**Supplied entries:**
--------------------

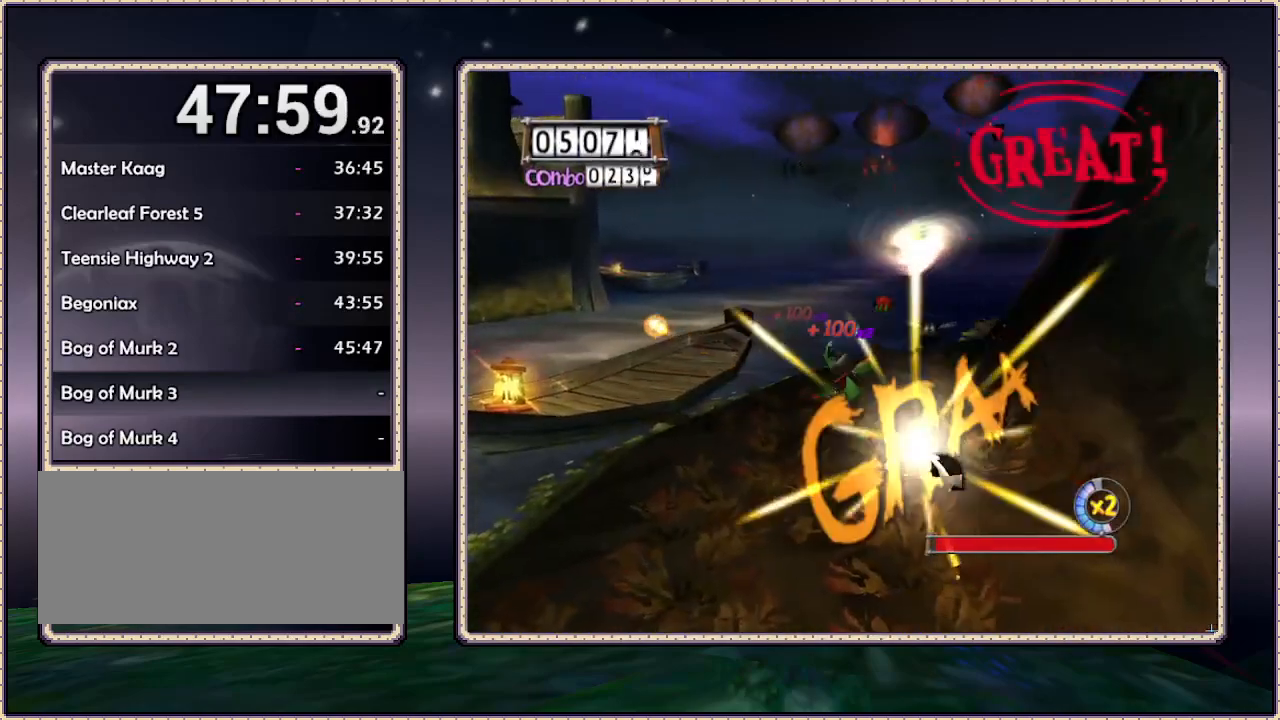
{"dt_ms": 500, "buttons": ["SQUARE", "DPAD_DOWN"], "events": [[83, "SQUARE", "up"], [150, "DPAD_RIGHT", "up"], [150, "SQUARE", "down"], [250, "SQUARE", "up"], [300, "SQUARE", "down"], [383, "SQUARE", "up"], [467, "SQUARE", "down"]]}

--------------------

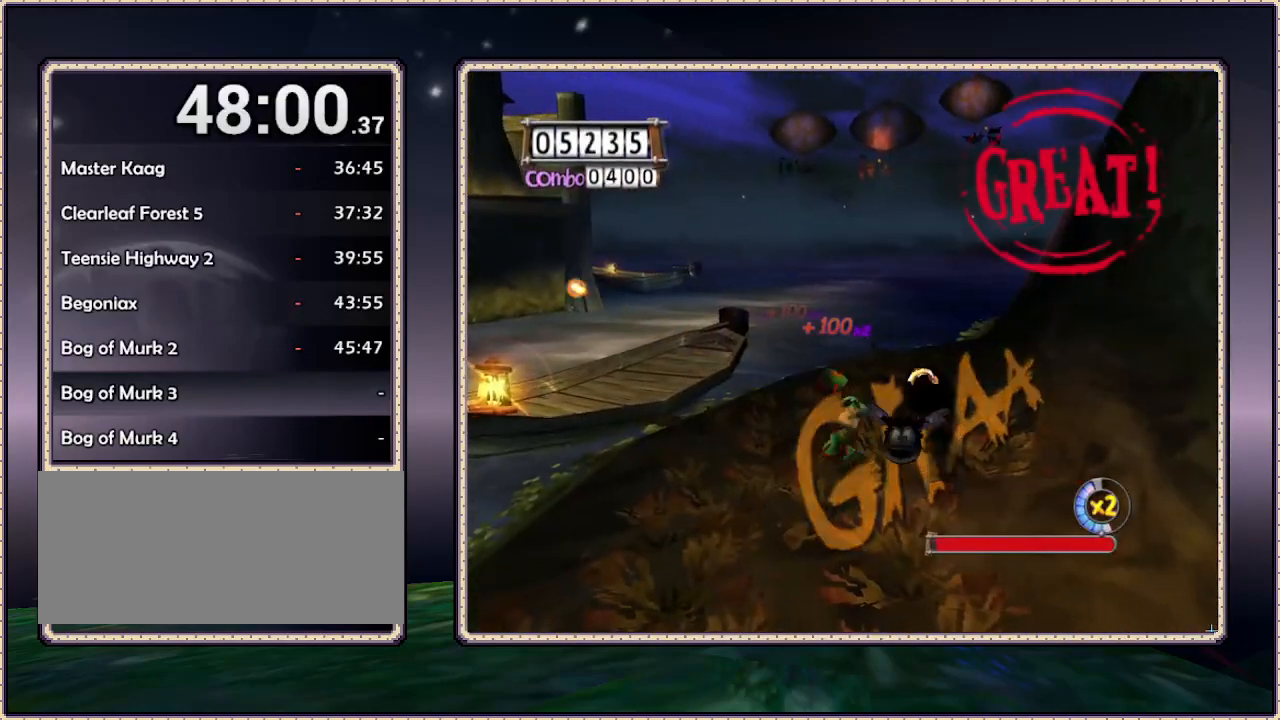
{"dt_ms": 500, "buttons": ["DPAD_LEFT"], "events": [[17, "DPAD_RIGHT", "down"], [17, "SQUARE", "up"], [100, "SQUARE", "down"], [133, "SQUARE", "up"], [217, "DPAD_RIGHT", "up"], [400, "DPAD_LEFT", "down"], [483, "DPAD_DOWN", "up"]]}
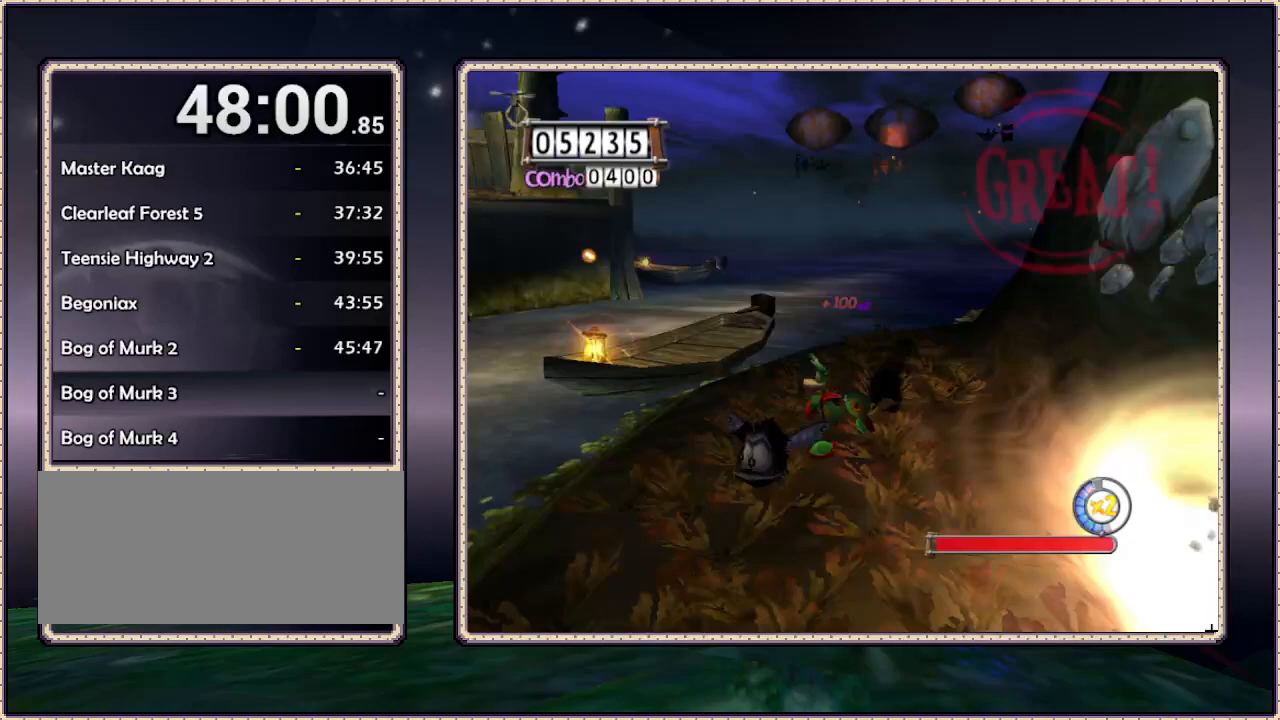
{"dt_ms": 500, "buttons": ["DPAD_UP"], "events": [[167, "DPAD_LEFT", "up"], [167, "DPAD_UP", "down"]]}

--------------------

**What the exercise asks:**
Among the lines above, find those with the word "SQUARE". Copy them.

**Your response:**
{"dt_ms": 500, "buttons": ["SQUARE", "DPAD_DOWN"], "events": [[83, "SQUARE", "up"], [150, "DPAD_RIGHT", "up"], [150, "SQUARE", "down"], [250, "SQUARE", "up"], [300, "SQUARE", "down"], [383, "SQUARE", "up"], [467, "SQUARE", "down"]]}
{"dt_ms": 500, "buttons": ["DPAD_LEFT"], "events": [[17, "DPAD_RIGHT", "down"], [17, "SQUARE", "up"], [100, "SQUARE", "down"], [133, "SQUARE", "up"], [217, "DPAD_RIGHT", "up"], [400, "DPAD_LEFT", "down"], [483, "DPAD_DOWN", "up"]]}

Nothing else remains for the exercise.